From a tokenomics perspective, 4% inflation is not a "moderate" adjustment. It's a complete inversion of the supply model. Compare it to Ethereum's current inflation (~0.5% after EIP-1559) or even the US dollar (~2-3%). 4% is higher than both. And unlike fiat, there's no central bank to manage velocity. It would be a pure, mechanical dilution.
The Contrarian Angle: A stress test that reveals Bitcoin's true weakness is also its strength.
Here's the part that got me thinking longer than the rage. The proposal is laughable today, but it exposes a blind spot: Bitcoin has no formal mechanism for upgrading its consensus rules in a way that handles long-term existential threats without fracturing the community.
The BIP process works for soft forks and minor improvements. But a supply cap change? That would require a hard fork with overwhelming economic consensus—which probably means every major exchange, wallet, and miner must agree. That's almost impossible.
Skeptics call this "governance ossification." They say Bitcoin will eventually become a museum piece, unable to adapt to future challenges like quantum computing or energy constraints.
Eli's proposal, while radical, implicitly argues that Bitcoin must evolve or die. But I disagree. Bitcoin's fixed supply is not a bug that needs patching—it's the social contract that underpins its entire value proposition. The community's instant rejection of this proposal is not mob mentality; it's a rational defense of that contract.
We didn't come this far to surrender to inflation.

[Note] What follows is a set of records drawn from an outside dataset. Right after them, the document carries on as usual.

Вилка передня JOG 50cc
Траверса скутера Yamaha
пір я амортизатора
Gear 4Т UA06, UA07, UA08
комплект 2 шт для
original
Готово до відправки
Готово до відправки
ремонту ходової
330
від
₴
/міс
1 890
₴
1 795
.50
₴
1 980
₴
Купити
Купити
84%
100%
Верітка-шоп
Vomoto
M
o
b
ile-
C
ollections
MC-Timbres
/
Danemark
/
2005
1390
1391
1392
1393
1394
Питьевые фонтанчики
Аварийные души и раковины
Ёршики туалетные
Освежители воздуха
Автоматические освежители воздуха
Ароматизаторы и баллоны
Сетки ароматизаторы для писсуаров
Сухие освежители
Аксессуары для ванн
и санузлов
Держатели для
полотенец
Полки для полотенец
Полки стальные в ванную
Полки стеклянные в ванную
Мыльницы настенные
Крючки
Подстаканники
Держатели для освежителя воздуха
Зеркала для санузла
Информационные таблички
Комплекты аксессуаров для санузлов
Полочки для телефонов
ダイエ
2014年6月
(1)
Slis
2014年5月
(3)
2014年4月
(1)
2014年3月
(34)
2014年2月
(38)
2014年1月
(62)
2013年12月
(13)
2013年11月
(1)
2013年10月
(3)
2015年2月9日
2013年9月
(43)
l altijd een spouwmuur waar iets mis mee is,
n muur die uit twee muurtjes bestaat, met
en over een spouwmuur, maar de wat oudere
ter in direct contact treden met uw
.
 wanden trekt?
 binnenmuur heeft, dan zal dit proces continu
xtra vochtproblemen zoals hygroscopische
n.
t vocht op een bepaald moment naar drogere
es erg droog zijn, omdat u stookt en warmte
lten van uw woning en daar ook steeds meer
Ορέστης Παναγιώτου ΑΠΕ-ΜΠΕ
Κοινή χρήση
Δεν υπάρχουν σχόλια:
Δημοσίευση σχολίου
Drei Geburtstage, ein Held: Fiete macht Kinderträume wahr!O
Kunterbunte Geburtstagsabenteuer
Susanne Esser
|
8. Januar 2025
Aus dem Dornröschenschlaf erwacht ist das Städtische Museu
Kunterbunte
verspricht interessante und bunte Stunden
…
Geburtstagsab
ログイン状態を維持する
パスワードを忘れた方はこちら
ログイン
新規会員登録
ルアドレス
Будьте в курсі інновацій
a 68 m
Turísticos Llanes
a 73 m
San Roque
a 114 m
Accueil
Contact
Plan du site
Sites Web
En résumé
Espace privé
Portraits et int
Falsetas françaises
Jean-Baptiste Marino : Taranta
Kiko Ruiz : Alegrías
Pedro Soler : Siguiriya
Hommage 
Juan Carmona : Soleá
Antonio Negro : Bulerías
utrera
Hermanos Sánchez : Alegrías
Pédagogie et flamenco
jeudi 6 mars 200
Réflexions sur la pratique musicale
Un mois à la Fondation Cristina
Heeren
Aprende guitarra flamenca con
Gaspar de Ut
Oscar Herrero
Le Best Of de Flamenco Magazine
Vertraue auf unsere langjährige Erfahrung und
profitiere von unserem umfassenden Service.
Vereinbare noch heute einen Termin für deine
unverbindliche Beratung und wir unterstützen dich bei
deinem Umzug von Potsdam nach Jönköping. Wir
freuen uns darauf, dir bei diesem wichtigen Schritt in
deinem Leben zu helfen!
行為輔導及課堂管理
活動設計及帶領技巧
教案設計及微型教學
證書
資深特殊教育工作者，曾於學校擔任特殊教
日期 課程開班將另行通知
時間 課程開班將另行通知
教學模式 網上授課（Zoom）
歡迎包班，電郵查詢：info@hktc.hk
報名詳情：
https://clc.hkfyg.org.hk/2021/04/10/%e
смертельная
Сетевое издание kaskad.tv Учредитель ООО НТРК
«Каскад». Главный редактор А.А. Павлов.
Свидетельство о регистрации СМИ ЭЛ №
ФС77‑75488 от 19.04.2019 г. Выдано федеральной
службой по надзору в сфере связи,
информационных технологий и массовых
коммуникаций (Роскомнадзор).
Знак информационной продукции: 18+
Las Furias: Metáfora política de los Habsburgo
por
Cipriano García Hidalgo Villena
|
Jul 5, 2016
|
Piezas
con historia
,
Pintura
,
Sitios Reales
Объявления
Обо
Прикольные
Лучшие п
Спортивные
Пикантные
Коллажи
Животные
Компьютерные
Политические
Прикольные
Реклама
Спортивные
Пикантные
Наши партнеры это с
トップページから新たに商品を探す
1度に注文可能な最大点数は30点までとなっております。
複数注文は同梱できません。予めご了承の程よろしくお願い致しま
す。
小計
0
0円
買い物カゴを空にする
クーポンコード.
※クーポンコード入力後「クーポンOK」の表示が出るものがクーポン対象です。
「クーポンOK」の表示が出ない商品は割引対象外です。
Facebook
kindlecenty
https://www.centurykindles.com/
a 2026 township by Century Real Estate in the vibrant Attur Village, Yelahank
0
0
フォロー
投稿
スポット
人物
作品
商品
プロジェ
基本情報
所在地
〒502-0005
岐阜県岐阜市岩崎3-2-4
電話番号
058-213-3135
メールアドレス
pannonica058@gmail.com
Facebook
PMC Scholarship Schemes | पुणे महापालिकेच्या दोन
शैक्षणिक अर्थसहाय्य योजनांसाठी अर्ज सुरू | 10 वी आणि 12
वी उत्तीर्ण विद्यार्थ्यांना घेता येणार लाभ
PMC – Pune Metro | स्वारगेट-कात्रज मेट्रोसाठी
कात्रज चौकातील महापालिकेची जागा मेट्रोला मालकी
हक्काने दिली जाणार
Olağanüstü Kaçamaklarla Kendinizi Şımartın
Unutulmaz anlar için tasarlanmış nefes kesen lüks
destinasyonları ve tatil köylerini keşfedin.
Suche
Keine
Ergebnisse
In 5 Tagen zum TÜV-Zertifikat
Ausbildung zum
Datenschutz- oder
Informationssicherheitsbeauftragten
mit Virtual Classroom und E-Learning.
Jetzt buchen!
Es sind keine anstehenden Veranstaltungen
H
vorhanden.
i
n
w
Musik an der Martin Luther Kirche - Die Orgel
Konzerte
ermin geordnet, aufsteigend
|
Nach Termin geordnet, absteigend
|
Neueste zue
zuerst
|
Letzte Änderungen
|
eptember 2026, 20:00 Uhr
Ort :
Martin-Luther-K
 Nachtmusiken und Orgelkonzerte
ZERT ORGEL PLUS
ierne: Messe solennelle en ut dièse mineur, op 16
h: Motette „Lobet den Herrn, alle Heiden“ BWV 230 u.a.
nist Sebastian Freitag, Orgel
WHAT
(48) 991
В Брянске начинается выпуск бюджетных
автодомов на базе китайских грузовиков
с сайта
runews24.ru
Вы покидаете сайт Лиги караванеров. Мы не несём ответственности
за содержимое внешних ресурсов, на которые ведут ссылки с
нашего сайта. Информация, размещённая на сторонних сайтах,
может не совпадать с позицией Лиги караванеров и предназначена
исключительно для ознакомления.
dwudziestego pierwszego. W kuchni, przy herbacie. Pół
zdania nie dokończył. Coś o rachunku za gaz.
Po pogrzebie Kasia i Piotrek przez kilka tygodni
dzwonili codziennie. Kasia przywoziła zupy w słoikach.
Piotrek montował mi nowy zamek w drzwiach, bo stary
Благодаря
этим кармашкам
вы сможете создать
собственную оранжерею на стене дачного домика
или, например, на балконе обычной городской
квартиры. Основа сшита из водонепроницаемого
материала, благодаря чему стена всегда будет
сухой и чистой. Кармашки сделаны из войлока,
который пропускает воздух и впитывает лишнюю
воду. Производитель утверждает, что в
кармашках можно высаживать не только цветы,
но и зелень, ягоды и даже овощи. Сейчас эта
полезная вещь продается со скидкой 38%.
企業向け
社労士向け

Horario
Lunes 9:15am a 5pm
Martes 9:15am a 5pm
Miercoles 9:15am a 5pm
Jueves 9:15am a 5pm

I saw this same dynamic during the block size wars. The community chose small blocks and layer-2 scaling over changing the fundamental monetary policy. That choice was made not by a committee, but by thousands of nodes voting with their feet.
Eli's proposal is a tempest in a teapot. But it reminds us that the most important code in Bitcoin is not in the C++ files—it's in the minds of its holders. Code can be forked. Belief cannot.
The Final Signal: What does this tell us about the market right now?
We are in a bull market. Euphoria is high. Projects with weak fundamentals are raising hundreds of millions. In that context, a proposal like this can trigger short-term FUD.
But I see it differently. This is a sign that Bitcoin is in a posture of maximum conviction. When a respected figure makes an outrageous suggestion and the community instantly and overwhelmingly rejects it, that's not a sign of fragility—it's a sign of strength.
Market implication: This news will likely cause a minor dip (maybe 1-2%) as algorithmic traders react to negative sentiment. But by the time you read this, it will have recovered. The real opportunity is to study the reaction. If Bitcoin can survive a frontal assault on its most sacred rule from a prominent CEO, it can survive anything.
Takeaway: The proposal will die. But the conversation about Bitcoin's long-term security budget will not.
I don't think we should implement 4% inflation. But we should start thinking about what happens when transaction fees alone cannot sustain the hash rate. Maybe the answer is Layer-2 adoption, not inflation. Maybe it's a storage capital market for bitcoin-denominated loans to miners.
But the answer will never be sacrificing the 21 million cap. That is the line.
We didn't cross it today. And we won't cross it tomorrow.
The question I leave you with: If the most fixed thing in crypto can be questioned, what else might we take for granted? Not the code. The shared story. That's what needs the most protection.